高田郁著「出世花」

【あらすじ(最後までのネタバレ有り)】
少女・お艶とその父親は妻敵討ちの末行き倒れ、墓寺に身を寄せた。苦悶の末死んだ父の亡骸が湯で洗われ、安らかに死後の世界へ旅立つのを見た彼女は、養子縁組の申し出を断り、自ら屍洗いと蔑まれる湯灌に従事する。やがて、死者を心を込めて清めるその仕事ぶりから、「三昧聖」と呼ばれるようになる。

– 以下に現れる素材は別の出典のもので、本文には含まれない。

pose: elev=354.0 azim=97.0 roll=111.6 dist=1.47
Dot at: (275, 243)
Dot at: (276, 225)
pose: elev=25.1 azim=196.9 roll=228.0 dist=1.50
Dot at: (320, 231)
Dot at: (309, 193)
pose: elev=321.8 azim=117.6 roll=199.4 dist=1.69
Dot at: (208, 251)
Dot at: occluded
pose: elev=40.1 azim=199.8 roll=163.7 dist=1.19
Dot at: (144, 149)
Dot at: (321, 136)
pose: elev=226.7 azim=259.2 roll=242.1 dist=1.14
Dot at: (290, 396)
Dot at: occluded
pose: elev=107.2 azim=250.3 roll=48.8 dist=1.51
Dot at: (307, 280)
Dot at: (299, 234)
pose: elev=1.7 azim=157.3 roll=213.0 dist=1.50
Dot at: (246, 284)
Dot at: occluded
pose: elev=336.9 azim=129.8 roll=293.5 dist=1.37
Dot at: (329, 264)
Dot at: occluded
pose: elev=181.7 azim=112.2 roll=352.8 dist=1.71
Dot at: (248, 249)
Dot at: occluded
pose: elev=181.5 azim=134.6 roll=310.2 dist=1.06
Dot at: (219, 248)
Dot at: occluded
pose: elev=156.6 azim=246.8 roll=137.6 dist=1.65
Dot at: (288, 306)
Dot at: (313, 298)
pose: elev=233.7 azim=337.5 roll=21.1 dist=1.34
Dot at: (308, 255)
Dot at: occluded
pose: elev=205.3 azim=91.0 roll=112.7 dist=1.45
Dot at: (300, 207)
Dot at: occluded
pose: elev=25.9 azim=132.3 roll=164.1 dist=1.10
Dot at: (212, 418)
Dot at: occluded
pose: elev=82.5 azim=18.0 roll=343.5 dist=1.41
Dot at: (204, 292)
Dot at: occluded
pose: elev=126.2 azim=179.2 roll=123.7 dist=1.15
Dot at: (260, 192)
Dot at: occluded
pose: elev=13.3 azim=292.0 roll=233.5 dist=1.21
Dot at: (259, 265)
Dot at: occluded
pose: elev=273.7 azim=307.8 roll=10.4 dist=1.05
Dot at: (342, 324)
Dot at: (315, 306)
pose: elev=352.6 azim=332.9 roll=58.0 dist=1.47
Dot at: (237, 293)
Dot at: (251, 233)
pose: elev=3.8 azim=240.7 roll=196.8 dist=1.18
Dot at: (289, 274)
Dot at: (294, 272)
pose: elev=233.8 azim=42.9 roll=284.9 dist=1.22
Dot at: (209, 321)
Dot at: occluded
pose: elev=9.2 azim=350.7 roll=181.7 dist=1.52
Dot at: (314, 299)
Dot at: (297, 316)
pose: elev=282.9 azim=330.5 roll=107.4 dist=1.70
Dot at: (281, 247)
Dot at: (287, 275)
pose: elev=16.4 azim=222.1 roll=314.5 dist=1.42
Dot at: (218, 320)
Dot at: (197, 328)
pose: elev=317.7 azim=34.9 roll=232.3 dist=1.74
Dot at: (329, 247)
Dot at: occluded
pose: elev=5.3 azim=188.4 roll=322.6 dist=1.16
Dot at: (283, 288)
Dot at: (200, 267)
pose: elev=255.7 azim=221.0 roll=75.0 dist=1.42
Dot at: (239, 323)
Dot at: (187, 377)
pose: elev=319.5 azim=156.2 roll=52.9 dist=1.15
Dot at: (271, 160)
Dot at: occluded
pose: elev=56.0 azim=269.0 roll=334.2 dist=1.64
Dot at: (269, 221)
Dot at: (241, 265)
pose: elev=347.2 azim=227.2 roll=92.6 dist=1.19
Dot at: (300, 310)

高田郁デビュー作。筆者の、江戸時代に対する造詣の深さはさすがの一言で、当時の葬儀関係の話はとても勉強になりました。
キーアイテムとしてお菓子が存在していたり、食事の光景が丁寧な辺りは、やはり将来「みをつくし料理帖」を書くことになる作者だなぁと思います。

一言で言えば、江戸時代版「おくりびと」。
死を扱っているし、死体はたくさん出てきますが、とても清々しいお話でした。

お艶(改名してお縁→正縁)は、非常に不思議なキャラクター。
こんないい子は、いません。しかもまだ幼いうちから、こんな大変な仕事に対して真摯に向き合っている健気さに、なんとも言えなくなります。
ただ、あまりに最初からいい子すぎて、少女時代から19歳まで描いているのに成長幅が小さいというのは、致し方ないことかな。